We constructed a multivariate Cox model. When compared to Treatment A (the reference standard), Treatment C was an independent risk factor for disease recurrence (Hazard ratio = 3 , p < 0.001). Treatment B was ALMOST an independent risk factor, but the p value was just shy of the 95% CI (Hazard ratio = 2, p = .08).

However, when we compared Treatment B and Treatment C head-to-head with a Chi square test, the difference in recurrence rate between them was not significant (p = 0.3).

How do you interpret these findings? Namely, what's the verdict for Treatment C? Based on the Chi square test, can we say that it's just as good as Treatment B for this disease?
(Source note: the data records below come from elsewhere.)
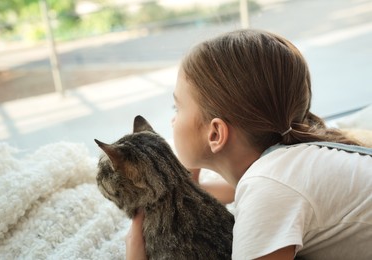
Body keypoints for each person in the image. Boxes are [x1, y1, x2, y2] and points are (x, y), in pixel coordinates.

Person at [126, 29, 372, 259]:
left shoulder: (269, 189)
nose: (172, 120)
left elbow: (260, 196)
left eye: (176, 108)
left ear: (215, 134)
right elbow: (218, 191)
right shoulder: (281, 165)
Or do we focus on the results of the Cox model and conclude that it's not as good as treatment B?
 
Give 95% CIs for your HRs. My guess is your sample is too small so you are losing out on precision.

Also, why do you need to evaluate B vs C if A is the gold standard? Everything should be relative to that.
 
Do you care about the time to outcome (recurrence here?) or just the proportion of outcomes? The Cox regression models the the former while the chi square provides evidence for the later. You should pre-specify a primary outcome and analyze the outcome as appropriate. You should not select the methods used based on the significance.

Make sure you are interpret the Cox model correctly. As stated it appears you have the treatment A group as the reference group and report hazard ratios and p-values comparing treatment B to treatment A and treatment C to treatment A separately. The fact B is significantly different than A but C is not significantly different from A does not mean that B is significantly different than C. You can test this separately.